4. Getting Enough Calories 
More Veggies mean your body is going to have to eat more than it use to. I know I personally get more fiber in my diet now and my body isn't working to digest meat so everything works through my system faster. Personally, I eat 4-5 small meals a day. I also love having smoothies for snacks. 

5. Don't Forget About Iron and Calcium! 
When I was researching common mistakes Vegans make this was a top mistake. Personally, I love Spinach and eat it every day. But there are tons of other sources for Iron that I personally include in a majority of meals. 
For Calcium, I read labels. I have sweet tooth and love Chocolate Almond Milk that has been fortified with Calcium. I also love Dried Figs and add Flax Seeds to my Smoothies. 

6. Follow Recipes in the Beginning for Reliable Sources
Cooking Vegan doesn't mean eating bland food. My other half is a meat eater, but he primarily eats Vegan because I do the cooking. I followed recipes in the beginning to make sure I was getting the nutrients I needed. 
Check out: From My Bowl, Namaste Vegan, Oh She Glows, and Minimilist Baker. 

7. B12 
Yes, there are very few options on ways to get this when you are Vegan. I like to take Live Well's Vegan B12 Liquid in my Smoothies. 

Last, I want to say meal planning again has been the most important thing I have done to stay healthy. Also, I still keep a list on my fridge that has Vegan food sources for Omegas, Calcium, Fiber, Protien, etc. And go easy on yourself, if you want a cookie every once and a while that may have egg in it or you eat a farm fresh eggs here and there, that doesn't make you a bad Vegan.



     Also, I want to make something clear that are my two biggest pet peeves about being Vegan. Being Vegan does not make you better than someone who eats meat. Just because you are Vegan, you do not have the right to be self-rightous and judge others who consume meat. This is the United States of America where we are raised to eat meat, please be kind. Being Vegan is not attainable for a lot of people, but I do advocate cutting out meat products out of your diet a few days a week  and trying to source your meat from ethical sources (buying a cow from a local farmer). Small changes can drastically help with the state of the environment.  Second, if you are not Vegan please stop asking Vegans how they get their protien, vitamins, and nutrients. It is probably the most ignorant question I personally hear. Meat does not give you all the nutrients your body needs. Ever heard of vegetables, whole grains, and fruit? I can guarntee that I know much more about what is going into my body on a day to day basis than most people. 

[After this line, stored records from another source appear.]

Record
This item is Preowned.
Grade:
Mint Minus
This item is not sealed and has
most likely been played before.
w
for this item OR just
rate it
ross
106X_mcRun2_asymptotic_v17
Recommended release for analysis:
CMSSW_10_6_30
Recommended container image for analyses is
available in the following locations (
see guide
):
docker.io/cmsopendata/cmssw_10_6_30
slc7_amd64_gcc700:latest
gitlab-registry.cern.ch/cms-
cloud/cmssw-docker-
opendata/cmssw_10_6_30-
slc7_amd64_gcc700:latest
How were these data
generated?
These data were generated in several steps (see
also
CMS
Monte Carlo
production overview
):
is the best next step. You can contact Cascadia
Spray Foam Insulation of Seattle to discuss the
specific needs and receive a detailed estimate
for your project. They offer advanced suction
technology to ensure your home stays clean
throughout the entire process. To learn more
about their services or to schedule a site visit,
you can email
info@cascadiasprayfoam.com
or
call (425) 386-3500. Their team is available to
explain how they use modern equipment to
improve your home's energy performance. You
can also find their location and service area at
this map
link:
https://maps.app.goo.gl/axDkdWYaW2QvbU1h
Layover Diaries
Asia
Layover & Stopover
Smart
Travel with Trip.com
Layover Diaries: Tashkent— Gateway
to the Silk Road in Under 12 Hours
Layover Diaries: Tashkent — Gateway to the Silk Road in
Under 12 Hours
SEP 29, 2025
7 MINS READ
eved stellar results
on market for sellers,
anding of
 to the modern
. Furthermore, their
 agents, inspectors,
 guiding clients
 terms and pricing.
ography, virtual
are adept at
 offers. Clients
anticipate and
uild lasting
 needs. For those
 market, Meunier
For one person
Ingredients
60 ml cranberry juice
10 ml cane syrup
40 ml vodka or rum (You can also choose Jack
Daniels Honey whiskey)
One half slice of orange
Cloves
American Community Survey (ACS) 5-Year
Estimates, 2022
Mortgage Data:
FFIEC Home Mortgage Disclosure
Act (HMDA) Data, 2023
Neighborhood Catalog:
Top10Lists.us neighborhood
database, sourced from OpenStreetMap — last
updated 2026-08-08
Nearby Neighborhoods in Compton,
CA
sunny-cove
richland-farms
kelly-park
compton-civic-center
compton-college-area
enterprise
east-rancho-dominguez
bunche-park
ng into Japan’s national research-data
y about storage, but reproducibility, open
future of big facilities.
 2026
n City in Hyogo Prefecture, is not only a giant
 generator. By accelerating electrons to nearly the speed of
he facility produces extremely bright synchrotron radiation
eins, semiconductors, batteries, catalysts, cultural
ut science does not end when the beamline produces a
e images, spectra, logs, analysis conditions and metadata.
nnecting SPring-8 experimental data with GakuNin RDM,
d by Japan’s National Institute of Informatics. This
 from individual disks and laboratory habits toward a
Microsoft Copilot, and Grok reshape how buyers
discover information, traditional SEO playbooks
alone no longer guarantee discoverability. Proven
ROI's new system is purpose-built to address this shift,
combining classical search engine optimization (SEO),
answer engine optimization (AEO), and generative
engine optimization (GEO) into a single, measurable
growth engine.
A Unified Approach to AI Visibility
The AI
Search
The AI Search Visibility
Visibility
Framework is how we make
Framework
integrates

If you are reading this and do suffer from Endometeroisis. I do credit my pain level going down because of my Vegan Lifestyle, but it isn't the only thing I have done to live with less pain. I use CBD with a small percentage of THC Tinctures and pills during my time of the month or if I do have a flare up. Also, I force myself to be active at least 4-5 times a week, even if I have pain. It can be hard and I do have to make myself run when I do have cramping. Exercise helps blood flow, releases endorphins, and lowers estrogen levels. Which means pain levels will go down.  Another suggestion is finding pelvic floor exercises that you can do a few times a week. I have found relief with Inferno Hot Pilates which focuses on the pelvic floor and core strengthing. I've also cut out alcohol and gluten drastically from my diet. Both cause inflammation. Last, listen to your body, if your tired rest.